TASK TO COMPLETE →
The answer should hold only the lines from the one containing "32: (10, 323)" through the one containing "43: (23, 419)" in the entries below, copied exactly, without pictures.

[Records contained in a dataset]

--------------------------------------------------

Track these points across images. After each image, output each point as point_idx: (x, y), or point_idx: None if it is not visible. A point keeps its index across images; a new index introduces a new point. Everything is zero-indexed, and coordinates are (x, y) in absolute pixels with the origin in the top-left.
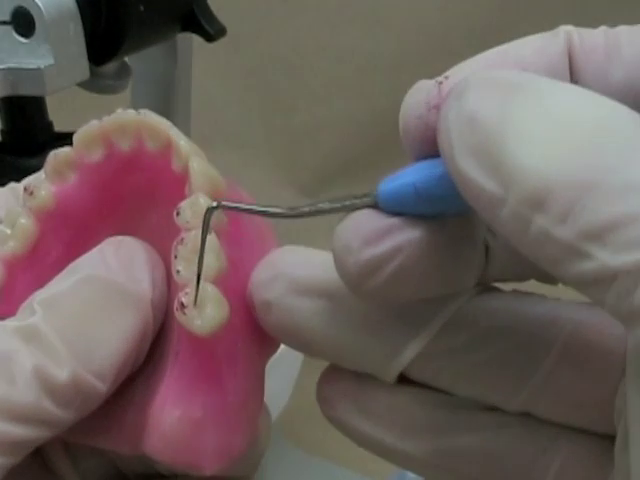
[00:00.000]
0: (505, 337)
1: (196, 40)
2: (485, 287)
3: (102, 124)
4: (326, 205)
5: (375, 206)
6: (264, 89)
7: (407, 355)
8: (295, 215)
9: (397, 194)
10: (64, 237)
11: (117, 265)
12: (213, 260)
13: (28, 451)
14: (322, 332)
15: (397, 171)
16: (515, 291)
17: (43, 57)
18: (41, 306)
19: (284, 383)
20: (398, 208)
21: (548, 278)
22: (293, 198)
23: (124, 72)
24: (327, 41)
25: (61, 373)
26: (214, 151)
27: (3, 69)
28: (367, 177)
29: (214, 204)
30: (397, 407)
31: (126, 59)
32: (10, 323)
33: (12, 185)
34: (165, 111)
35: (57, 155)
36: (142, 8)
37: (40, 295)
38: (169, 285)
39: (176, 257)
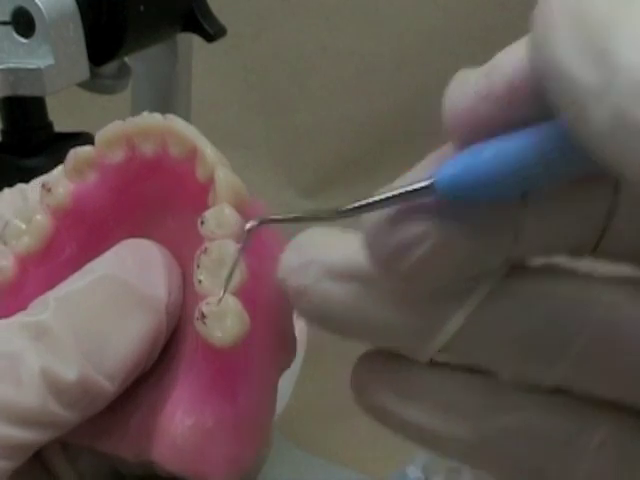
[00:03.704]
0: (537, 314)
1: (196, 40)
2: (516, 264)
3: (126, 125)
4: (379, 196)
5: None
6: (264, 89)
7: (450, 329)
8: (345, 214)
9: (459, 178)
10: (79, 236)
11: (134, 267)
12: (236, 272)
13: (30, 454)
14: (360, 314)
15: (447, 159)
16: (546, 266)
17: (43, 57)
18: (53, 303)
19: (284, 383)
20: (459, 193)
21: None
22: (293, 198)
23: (124, 72)
24: (327, 41)
25: (69, 373)
26: None
27: (3, 69)
28: (367, 177)
29: (255, 222)
30: (438, 389)
31: (126, 59)
32: (19, 319)
33: (20, 186)
34: (165, 111)
35: (78, 153)
36: (142, 8)
37: (54, 293)
38: (184, 291)
39: (198, 266)
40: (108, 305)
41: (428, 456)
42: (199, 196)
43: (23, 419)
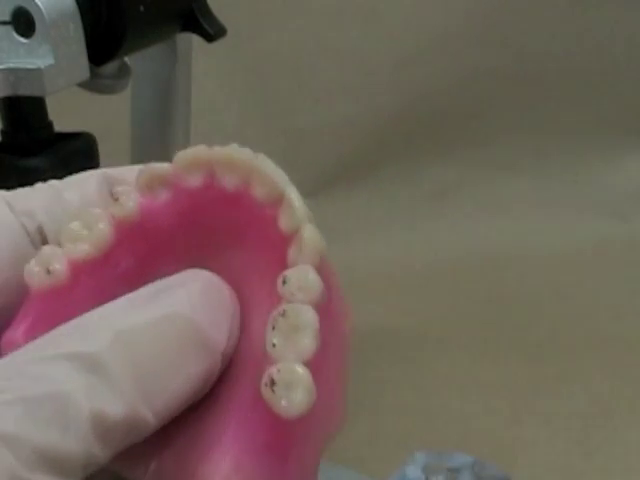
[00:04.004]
0: None
1: (196, 40)
2: None
3: (211, 152)
4: None
5: None
6: (264, 89)
7: None
8: None
9: None
10: (138, 252)
11: (202, 307)
12: (310, 341)
13: None
14: None
15: None
16: None
17: (43, 57)
18: (112, 335)
19: None
20: None
21: None
22: None
23: (124, 72)
24: (327, 41)
25: (118, 412)
26: None
27: (3, 69)
28: (367, 177)
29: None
30: None
31: (126, 59)
32: (70, 348)
33: (54, 183)
34: (165, 111)
35: (153, 169)
36: (142, 8)
37: (114, 321)
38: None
39: (274, 328)
40: (171, 346)
41: (428, 456)
42: (278, 246)
43: (63, 467)
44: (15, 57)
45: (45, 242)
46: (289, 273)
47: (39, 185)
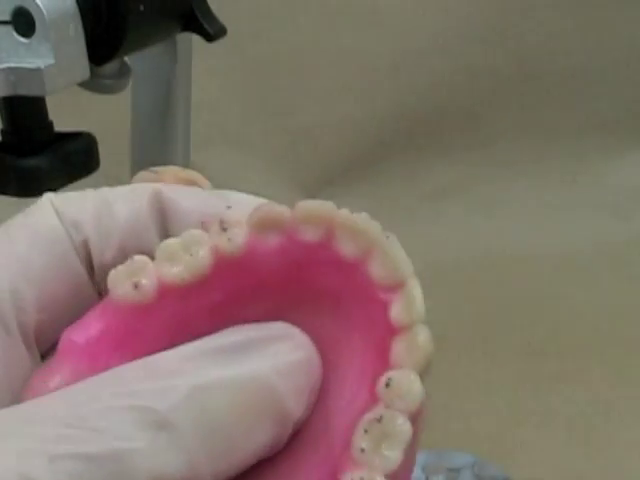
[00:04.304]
0: None
1: (196, 40)
2: None
3: (336, 212)
4: None
5: None
6: (264, 89)
7: None
8: None
9: None
10: (231, 288)
11: (287, 373)
12: (399, 453)
13: None
14: None
15: None
16: None
17: (43, 57)
18: (185, 390)
19: None
20: None
21: None
22: (293, 198)
23: (124, 72)
24: (327, 41)
25: (179, 475)
26: (214, 151)
27: (3, 69)
28: (367, 177)
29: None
30: None
31: (126, 59)
32: (141, 399)
33: (105, 195)
34: (165, 111)
35: (272, 211)
36: (142, 8)
37: (191, 373)
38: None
39: (366, 432)
40: (247, 412)
41: (428, 456)
42: (382, 332)
43: None
44: (15, 57)
45: (89, 257)
46: (394, 377)
47: (89, 192)
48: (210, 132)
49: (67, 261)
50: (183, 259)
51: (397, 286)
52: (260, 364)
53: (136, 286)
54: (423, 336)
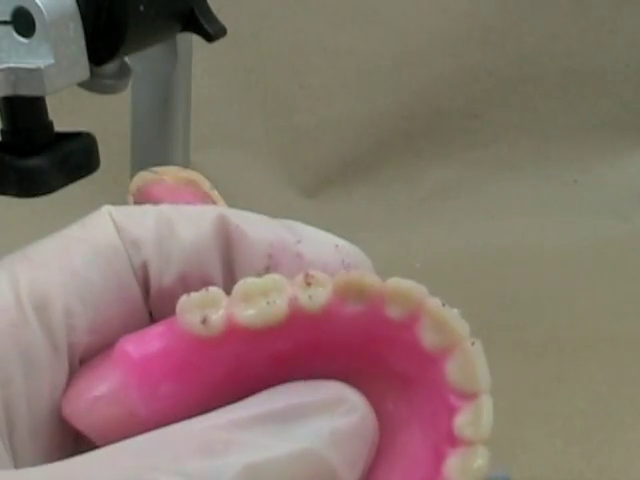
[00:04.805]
0: None
1: (196, 40)
2: None
3: (422, 291)
4: None
5: None
6: (264, 89)
7: None
8: None
9: None
10: (298, 340)
11: (341, 442)
12: None
13: None
14: None
15: None
16: None
17: (43, 57)
18: (240, 466)
19: None
20: None
21: None
22: (293, 198)
23: (124, 72)
24: (327, 41)
25: None
26: (214, 151)
27: (3, 69)
28: (367, 177)
29: None
30: None
31: (126, 59)
32: (194, 469)
33: (167, 215)
34: (165, 111)
35: (361, 278)
36: (142, 8)
37: (245, 449)
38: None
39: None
40: None
41: None
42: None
43: None
44: (15, 57)
45: (147, 280)
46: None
47: (151, 210)
48: (210, 132)
49: (124, 282)
50: (259, 304)
51: (470, 396)
52: (313, 435)
53: (205, 320)
54: (481, 461)
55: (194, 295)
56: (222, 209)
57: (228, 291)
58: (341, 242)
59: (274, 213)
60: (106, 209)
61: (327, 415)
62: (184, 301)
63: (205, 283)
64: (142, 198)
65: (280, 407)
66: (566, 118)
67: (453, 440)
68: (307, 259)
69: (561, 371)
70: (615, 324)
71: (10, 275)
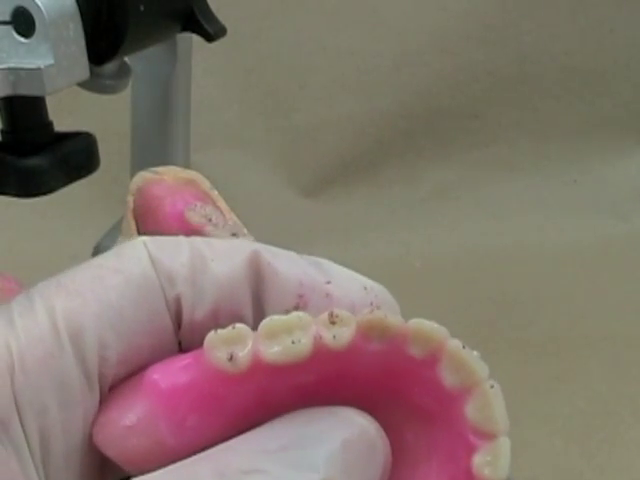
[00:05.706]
0: None
1: (196, 40)
2: None
3: (444, 333)
4: None
5: None
6: (264, 89)
7: None
8: None
9: None
10: (321, 373)
11: (348, 469)
12: None
13: None
14: None
15: None
16: None
17: (43, 57)
18: None
19: None
20: None
21: None
22: (293, 198)
23: (124, 72)
24: (327, 41)
25: None
26: (214, 151)
27: (3, 69)
28: (367, 177)
29: None
30: None
31: (126, 59)
32: None
33: (200, 250)
34: (165, 111)
35: (385, 319)
36: (142, 8)
37: None
38: None
39: None
40: None
41: None
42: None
43: None
44: (15, 57)
45: (179, 313)
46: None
47: (184, 243)
48: (210, 132)
49: (157, 315)
50: (284, 342)
51: (489, 437)
52: (330, 467)
53: (231, 357)
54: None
55: (221, 332)
56: (255, 245)
57: (257, 328)
58: (369, 283)
59: (274, 213)
60: (141, 240)
61: (338, 439)
62: (212, 337)
63: (236, 318)
64: (142, 198)
65: (294, 437)
66: (566, 118)
67: (471, 478)
68: (336, 299)
69: (561, 371)
70: (615, 324)
71: (47, 302)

--------------------------------------------------

RESPONSE →
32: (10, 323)
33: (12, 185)
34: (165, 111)
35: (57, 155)
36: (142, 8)
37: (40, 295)
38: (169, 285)
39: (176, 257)
[00:03.704]
0: (537, 314)
1: (196, 40)
2: (516, 264)
3: (126, 125)
4: (379, 196)
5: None
6: (264, 89)
7: (450, 329)
8: (345, 214)
9: (459, 178)
10: (79, 236)
11: (134, 267)
12: (236, 272)
13: (30, 454)
14: (360, 314)
15: (447, 159)
16: (546, 266)
17: (43, 57)
18: (53, 303)
19: (284, 383)
20: (459, 193)
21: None
22: (293, 198)
23: (124, 72)
24: (327, 41)
25: (69, 373)
26: None
27: (3, 69)
28: (367, 177)
29: (255, 222)
30: (438, 389)
31: (126, 59)
32: (19, 319)
33: (20, 186)
34: (165, 111)
35: (78, 153)
36: (142, 8)
37: (54, 293)
38: (184, 291)
39: (198, 266)
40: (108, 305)
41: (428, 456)
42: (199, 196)
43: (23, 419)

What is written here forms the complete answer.